Monday, 2 January 2012

Proper words fail me

The new year started with a horrific shock, not just to the families of the victims of the incident in Sliema. I never thought I would be writing about anything so sad, so serious and so shocking.

Unfortunately knowing some of the people concerned makes it all the more difficult to comprehend and to accept. To me—a bystander, or at most, a friend—it feels like one of those terrible nightmares you actually wake yourself up from. It is like a horror movie come true. But this is no movie and neither a nightmare. It is the sad reality. The loved ones left behind in the tragedy, the families and the friends, have to live with the horror that has hit them. They have to try to patch the pieces and work out a life knowing the tragedy will be relayed a few millions of times a day in their mind.

While thinking and then writing this I feel I am intruding. I know I could erase what I have just written but I feel I need to convey my thoughts on this sad start to the new year. Actually—and most uncharacteristically—I have felt at a loss for words and a hand seemed to stop me from writing anything these past 24 hours. All subjects seemed inane; all words seemed insane.

So I had to force myself to write seriously about the deaths—is such an incident called a double murder?—of these two young people, which shocked us all on New Year’s Day.

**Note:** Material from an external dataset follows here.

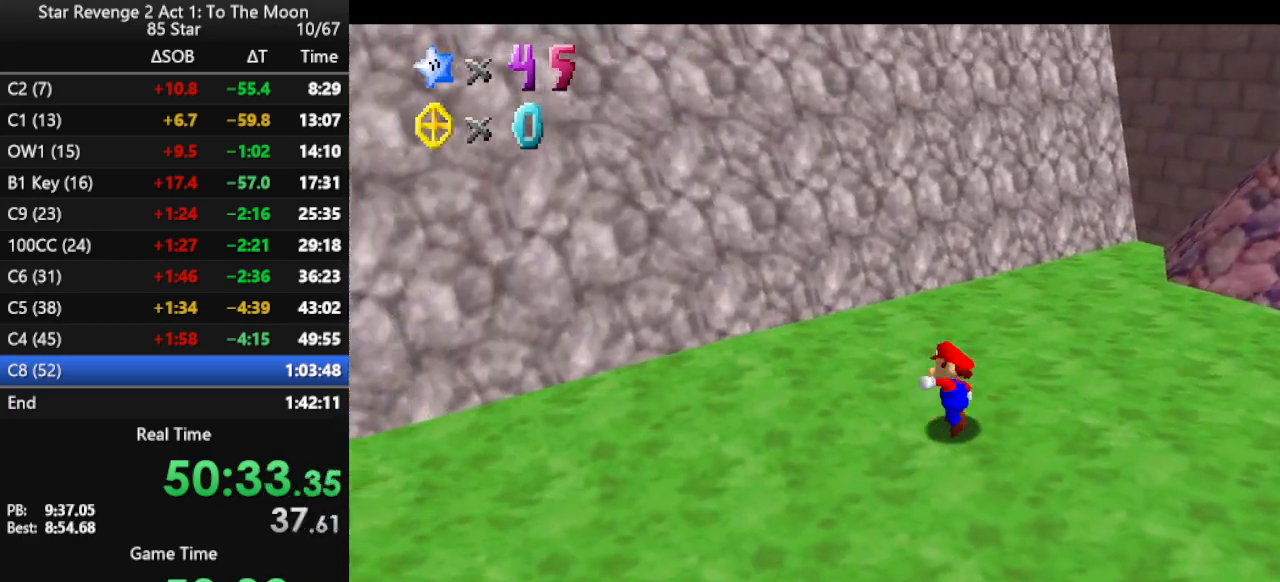
{"buttons": [], "left_stick": "up-right", "events": [[300, "A", "down"], [367, "A", "up"], [367, "left_stick", "up-right"]]}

I still find myself knotted up and can hardly think straight. I doubt if we will ever know what really happened and for the sake of us, the intruders, the onlookers, I almost wish we do not learn anything more than that two men have expired. I say this because through our hunger to pry, to find out, to talk and to find reasons and stories that fit, and hypotheses that sound right, we do nothing helpful at all.

Our natural curiosity should be stemmed: and the only thing that matters is to let the families suffer in private, away from the public gaze. Whatever wrong doing needs to be uncovered let this be done but let us all try to keep off the gossip-mongering which leads us into the temptation of believing fantasy to be the sacred truth.

There is a mother with two babies who are just a few months old. Whatever happened, whatever she saw and knew, she has to carry on.

Hopefully, with the grace of whatever God or natural force helps the afflicted in these circumstances; she will make a new beginning and give the children a whole new meaning to their lives, notwithstanding the tragic end of their father.

It is hard to express good wishes when life seems so strangely tough. But to all, even the suffering ones, may the year bring some form of inner peace.

If what I said above lacks proper articulation I ask forgiveness. It is hard to write about a subject which is so fraught with tragedy. If I have offended anyone by my prying, by my words, I also ask forgiveness.

My intention was not to offend anyone. What I do feel guilty about is that I have written all this so that I can move on. If I hadn’t written this piece I would have kept silent forever or at least for a long time. Nothing made sense and all the rest of the subjects, the thoughts, the words seemed trivial and nonsensical.

1 comment:

  1. The language of silence is possibly the most difficult for us Maltese to learn. We are a Mediterranean race, full of noise, curiosity and drama and silence, grace, poise - these are mostly alien behaviours for us. Respectful comment such as yours is not part of the noise that our media and gossipping nation is uttering, so do not feel bad. Your piece is sad, uncharacteristically so, I may add. But it is also correct, respectful and non invasive. May the feeling of moving on be easily transmitted to the real victims of this tragedy - the ones left behind!